» HOW TO COMPLETE THIS TASK
Can you carry on the Summer 2015 real estate law newsletter below from the point where it stops?

» GIVEN TEXT
::::

Real World - Summer 2015
Welcome to the Summer 2015 edition of Real World from Dechert’s London Finance and Real Estate Group, keeping you up to date with recent developments in real estate law and practice.
In this issue:
- Government Consultation on Reforming the Electronic Communications Code.
- Enforcement of Restrictive Covenants Under a Building Scheme - Birdlip Ltd v Hunter and Other 2015.
- Construction Update: The CDM 2015.
- Energy Efficiency in the Rented Sector.
- Liability for Empty Rates Where Property is Being Re-developed: Newbigin (Valuation Officer) v SJ & J Monk 2015
Government Consultation on Reforming the Electronic Communications Code
By David Gervais
The Electronic Communications Code, set out in Schedule 2 to the Telecommunications Act 1984 and amended by the Communications Act 2003, has been much criticised over the last 30 years for being unclear, out of date and inconsistent with other legislation. The Code was introduced following the privatisation of British Telecom in the mid 1980s with a view to enabling electronic communications providers to construct their network infrastructure and to obtain rights over private land, in the absence of agreement with the landowner, on application to the County Court.
In early January 2015, the Government proposed some last minute amendments to the Infrastructure Bill (now the Infrastructure Act 2015) which would have introduced a new Code. However, on 22 January, the Government withdrew the proposed amendments to allow more time for consideration of the proposals.
At the end of February, the Department for Culture, Media and Sport (DCMS) issued a consultation document seeking views on reforming the Code with the stated aim to “promote network connectivity, expand coverage and take into account the legitimate interests of all parties." The consultation closed on 30 April and the DCMS is now considering the responses received.

::::

» EXERCISE DATA
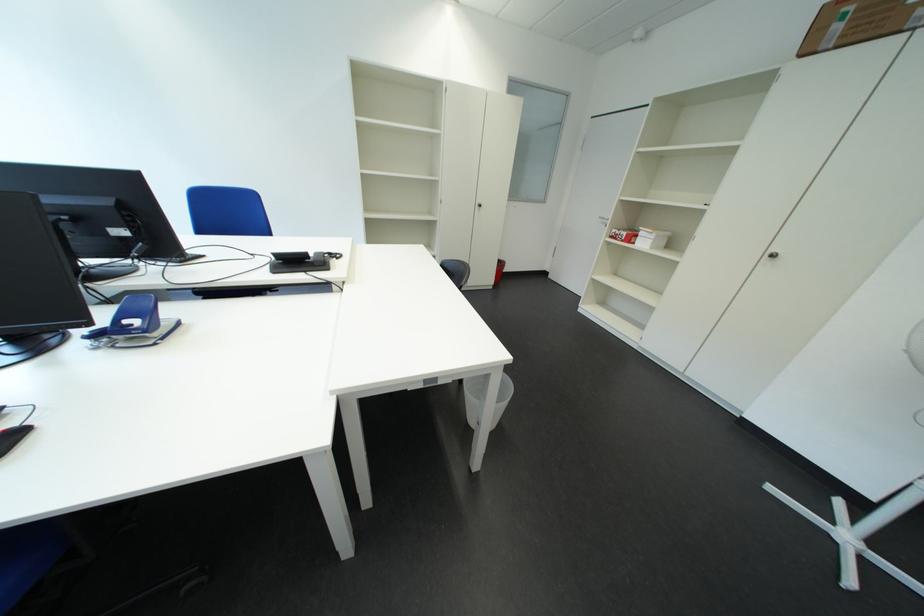
Locate an element on the screen. This screenshot has width=924, height=616. telephone handset is located at coordinates (327, 257).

::::

» ANSWER TO THIS EXERCISE
The British Property Federation (BPF) has recently published its response to the consultation. On the whole the BPF is highly supportive of the draft revised Code, but it has highlighted a number of areas where, in its view and in the view of its members, the draft Code should be improved. The BPF’s concerns focus around the following issues:
- Contracting out – while the draft Code suggests that it should not be possible for landowners and operators to contract out of parts of the Code, the BPF’s view is that the parties should be free to contract out generally to ensure that landowners are willing to accept installations on their properties without fear of affecting future development plans.
- Valuation – the BPF is concerned that the provisions in the draft Code allowing the Secretary of State to change the basis of valuation for telecoms sites to facilitate expansion of networks in current “not-spot”1 areas could result in reduced or “no scheme” valuations becoming the norm and this is likely to result in landowners being deterred from entering into Code agreements generally.
- Sharing and upgrading – the BPF supports the rights of operators to share and upgrade their apparatus but is concerned that the Code does not allow sharing arrangements to be reflected in the calculation of market value for setting the rent payable by operators. The BPF has also suggested that any changes to the appearance of apparatus as a result of sharing or upgrading should require the landowner’s consent. The draft Code provides that no consent is required where there is “minimal adverse impact” on the appearance of the apparatus but the BPF feel that this wording is unclear and likely to cause issues in practice.
- Consistency with Landlord and Tenant Act 1954 – the BPF is concerned that the notice period of 18 months required to bring an agreement under the Code to an end is out of step with notice periods required to bring a lease to an end under the Landlord and Tenant Act 1954. They have also recommended that the period for service of a counter-notice and application to court by the operator should be reduced from 6 months to 4 months so as to minimise delays and the impact on development.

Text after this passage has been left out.